WHAT THIS TASK INVOLVES »
Starting with the first line of the items and going on through the line with "протягивают электропровод по", change "studentenkamer" to "studentenkot" and reproduce those lines with nothing else altered.

AVAILABLE DATA »
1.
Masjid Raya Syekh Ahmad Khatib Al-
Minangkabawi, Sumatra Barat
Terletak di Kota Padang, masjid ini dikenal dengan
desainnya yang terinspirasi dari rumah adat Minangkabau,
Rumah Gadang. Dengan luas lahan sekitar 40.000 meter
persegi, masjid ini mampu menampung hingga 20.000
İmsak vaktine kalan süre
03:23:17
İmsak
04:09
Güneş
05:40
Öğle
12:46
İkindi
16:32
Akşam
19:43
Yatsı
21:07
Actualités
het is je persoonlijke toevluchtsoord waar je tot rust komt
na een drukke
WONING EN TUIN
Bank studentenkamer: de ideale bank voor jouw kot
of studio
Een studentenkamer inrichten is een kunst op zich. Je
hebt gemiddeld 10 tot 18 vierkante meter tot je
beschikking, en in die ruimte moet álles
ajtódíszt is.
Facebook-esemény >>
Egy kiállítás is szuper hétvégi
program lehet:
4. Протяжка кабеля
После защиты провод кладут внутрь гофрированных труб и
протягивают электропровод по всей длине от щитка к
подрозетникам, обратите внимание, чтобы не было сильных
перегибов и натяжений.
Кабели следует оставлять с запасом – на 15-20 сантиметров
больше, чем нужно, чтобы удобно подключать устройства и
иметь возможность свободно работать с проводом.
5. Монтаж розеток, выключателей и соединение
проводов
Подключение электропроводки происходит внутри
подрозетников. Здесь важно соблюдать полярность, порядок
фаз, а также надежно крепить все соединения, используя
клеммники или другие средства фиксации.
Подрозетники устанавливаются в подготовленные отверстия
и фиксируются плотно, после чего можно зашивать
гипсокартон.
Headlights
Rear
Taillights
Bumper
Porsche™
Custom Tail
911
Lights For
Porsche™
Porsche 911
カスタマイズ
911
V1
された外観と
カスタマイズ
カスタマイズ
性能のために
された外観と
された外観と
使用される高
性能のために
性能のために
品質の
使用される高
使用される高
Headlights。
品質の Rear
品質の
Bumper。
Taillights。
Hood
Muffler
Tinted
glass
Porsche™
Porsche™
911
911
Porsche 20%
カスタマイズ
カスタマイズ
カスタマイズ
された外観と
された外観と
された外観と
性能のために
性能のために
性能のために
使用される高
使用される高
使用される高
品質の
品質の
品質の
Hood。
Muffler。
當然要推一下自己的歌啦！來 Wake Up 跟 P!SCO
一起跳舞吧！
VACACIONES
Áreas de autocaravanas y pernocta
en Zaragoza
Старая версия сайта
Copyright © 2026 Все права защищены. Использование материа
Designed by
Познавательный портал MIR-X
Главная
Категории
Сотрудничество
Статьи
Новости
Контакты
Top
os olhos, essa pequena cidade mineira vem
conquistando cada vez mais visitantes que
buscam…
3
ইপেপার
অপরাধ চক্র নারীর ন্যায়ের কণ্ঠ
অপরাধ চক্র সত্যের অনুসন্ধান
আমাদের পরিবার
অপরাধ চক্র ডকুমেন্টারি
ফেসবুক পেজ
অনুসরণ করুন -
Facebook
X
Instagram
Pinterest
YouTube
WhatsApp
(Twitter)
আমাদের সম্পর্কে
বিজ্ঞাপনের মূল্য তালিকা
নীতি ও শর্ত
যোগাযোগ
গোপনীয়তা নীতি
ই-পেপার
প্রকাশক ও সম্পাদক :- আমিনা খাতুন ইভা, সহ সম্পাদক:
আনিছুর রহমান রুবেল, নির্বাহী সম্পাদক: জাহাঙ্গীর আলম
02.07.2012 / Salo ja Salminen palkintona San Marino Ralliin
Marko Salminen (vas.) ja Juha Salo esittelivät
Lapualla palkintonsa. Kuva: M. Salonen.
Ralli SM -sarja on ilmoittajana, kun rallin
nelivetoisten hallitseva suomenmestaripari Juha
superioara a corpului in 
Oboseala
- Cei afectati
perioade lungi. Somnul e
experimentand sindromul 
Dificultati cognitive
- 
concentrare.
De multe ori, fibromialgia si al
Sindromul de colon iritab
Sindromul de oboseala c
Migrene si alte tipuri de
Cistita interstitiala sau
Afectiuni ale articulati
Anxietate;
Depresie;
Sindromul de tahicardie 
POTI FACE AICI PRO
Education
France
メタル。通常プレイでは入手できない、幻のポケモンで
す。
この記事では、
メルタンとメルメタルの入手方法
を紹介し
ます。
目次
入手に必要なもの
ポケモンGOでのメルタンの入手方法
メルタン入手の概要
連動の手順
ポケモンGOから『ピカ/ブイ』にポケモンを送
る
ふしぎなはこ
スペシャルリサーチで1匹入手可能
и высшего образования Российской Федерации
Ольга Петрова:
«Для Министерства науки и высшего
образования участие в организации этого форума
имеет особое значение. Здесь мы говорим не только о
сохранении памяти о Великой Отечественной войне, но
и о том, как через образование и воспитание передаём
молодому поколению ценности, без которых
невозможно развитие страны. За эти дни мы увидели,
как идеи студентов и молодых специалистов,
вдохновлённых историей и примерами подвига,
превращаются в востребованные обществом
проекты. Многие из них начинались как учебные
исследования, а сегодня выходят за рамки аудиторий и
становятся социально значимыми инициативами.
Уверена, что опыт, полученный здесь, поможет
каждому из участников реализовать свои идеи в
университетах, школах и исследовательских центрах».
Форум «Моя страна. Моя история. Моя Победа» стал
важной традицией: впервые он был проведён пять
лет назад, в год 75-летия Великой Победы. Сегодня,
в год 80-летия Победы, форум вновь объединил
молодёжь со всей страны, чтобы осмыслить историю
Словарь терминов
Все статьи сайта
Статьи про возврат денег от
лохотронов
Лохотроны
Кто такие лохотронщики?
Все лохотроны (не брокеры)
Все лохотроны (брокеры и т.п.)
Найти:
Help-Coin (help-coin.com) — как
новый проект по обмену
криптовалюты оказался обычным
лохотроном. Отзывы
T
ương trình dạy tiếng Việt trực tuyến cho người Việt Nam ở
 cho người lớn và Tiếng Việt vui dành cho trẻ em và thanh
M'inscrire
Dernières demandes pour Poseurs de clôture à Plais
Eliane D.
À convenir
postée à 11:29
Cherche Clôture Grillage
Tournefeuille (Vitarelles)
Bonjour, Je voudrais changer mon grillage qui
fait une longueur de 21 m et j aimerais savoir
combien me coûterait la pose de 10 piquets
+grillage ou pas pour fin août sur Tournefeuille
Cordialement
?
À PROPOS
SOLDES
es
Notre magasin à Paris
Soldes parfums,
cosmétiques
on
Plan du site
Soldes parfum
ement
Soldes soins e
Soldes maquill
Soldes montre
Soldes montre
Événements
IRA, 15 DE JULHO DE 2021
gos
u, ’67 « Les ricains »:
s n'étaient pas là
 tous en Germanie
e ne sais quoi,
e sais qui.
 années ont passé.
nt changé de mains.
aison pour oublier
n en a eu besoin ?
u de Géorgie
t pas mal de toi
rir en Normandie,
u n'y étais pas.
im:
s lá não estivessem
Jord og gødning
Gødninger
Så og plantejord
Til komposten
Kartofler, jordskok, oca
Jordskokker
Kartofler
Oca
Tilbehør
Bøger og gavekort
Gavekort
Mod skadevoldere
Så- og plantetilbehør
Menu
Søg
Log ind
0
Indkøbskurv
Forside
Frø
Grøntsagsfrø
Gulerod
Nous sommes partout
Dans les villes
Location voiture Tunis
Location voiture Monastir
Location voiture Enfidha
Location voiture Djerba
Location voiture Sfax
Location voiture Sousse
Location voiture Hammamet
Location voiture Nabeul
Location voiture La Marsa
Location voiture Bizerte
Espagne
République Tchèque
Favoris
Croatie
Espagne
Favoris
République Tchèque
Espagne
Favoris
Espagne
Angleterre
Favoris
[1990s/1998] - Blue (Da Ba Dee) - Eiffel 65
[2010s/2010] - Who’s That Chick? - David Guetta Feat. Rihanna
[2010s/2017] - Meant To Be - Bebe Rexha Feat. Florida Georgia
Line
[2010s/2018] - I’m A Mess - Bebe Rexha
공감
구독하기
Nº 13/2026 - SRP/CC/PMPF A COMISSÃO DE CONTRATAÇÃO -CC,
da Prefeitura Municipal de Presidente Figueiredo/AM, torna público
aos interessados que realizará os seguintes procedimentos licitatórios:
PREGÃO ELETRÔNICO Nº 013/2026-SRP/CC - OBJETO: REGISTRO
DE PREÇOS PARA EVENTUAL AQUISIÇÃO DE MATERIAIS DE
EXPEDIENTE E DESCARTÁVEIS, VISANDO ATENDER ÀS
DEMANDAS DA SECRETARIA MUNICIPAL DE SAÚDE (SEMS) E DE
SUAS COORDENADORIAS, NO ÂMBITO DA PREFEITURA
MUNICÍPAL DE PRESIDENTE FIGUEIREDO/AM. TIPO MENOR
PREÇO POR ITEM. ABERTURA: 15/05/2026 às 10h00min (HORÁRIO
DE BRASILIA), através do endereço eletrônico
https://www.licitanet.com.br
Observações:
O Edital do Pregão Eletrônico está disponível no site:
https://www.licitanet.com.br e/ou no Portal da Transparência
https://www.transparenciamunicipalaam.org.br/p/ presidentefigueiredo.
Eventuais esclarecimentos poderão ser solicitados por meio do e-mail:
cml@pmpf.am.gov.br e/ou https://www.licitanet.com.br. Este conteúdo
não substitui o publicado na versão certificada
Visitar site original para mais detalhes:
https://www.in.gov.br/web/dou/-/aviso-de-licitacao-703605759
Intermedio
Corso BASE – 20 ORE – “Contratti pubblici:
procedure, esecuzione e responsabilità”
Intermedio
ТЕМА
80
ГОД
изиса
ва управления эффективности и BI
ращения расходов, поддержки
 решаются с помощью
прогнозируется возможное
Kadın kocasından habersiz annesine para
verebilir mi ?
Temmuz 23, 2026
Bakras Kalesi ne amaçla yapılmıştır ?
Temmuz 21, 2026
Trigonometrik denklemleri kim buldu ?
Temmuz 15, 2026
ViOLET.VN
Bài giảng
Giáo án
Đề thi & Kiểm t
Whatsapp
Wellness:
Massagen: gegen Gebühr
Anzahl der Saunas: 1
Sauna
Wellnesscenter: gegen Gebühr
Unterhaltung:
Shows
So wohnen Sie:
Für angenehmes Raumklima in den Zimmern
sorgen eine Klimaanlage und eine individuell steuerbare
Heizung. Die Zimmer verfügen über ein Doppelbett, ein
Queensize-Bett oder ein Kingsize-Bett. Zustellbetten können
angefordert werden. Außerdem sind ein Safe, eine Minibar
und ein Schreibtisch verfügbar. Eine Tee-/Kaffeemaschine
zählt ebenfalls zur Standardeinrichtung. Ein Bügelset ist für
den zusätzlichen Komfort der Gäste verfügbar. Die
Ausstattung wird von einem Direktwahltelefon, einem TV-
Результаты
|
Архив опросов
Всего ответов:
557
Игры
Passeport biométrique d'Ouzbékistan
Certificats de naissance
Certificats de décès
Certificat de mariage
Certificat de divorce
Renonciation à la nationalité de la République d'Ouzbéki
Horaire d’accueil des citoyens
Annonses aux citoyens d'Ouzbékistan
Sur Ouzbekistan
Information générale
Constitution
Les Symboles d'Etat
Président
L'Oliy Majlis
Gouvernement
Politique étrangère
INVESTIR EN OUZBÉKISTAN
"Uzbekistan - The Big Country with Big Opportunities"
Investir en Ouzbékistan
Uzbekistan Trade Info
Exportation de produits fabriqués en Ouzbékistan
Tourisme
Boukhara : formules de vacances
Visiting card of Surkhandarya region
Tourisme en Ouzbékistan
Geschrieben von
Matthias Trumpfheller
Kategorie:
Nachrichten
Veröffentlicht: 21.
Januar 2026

WORKED SOLUTION »
1.
Masjid Raya Syekh Ahmad Khatib Al-
Minangkabawi, Sumatra Barat
Terletak di Kota Padang, masjid ini dikenal dengan
desainnya yang terinspirasi dari rumah adat Minangkabau,
Rumah Gadang. Dengan luas lahan sekitar 40.000 meter
persegi, masjid ini mampu menampung hingga 20.000
İmsak vaktine kalan süre
03:23:17
İmsak
04:09
Güneş
05:40
Öğle
12:46
İkindi
16:32
Akşam
19:43
Yatsı
21:07
Actualités
het is je persoonlijke toevluchtsoord waar je tot rust komt
na een drukke
WONING EN TUIN
Bank studentenkot: de ideale bank voor jouw kot
of studio
Een studentenkot inrichten is een kunst op zich. Je
hebt gemiddeld 10 tot 18 vierkante meter tot je
beschikking, en in die ruimte moet álles
ajtódíszt is.
Facebook-esemény >>
Egy kiállítás is szuper hétvégi
program lehet:
4. Протяжка кабеля
После защиты провод кладут внутрь гофрированных труб и
протягивают электропровод по всей длине от щитка к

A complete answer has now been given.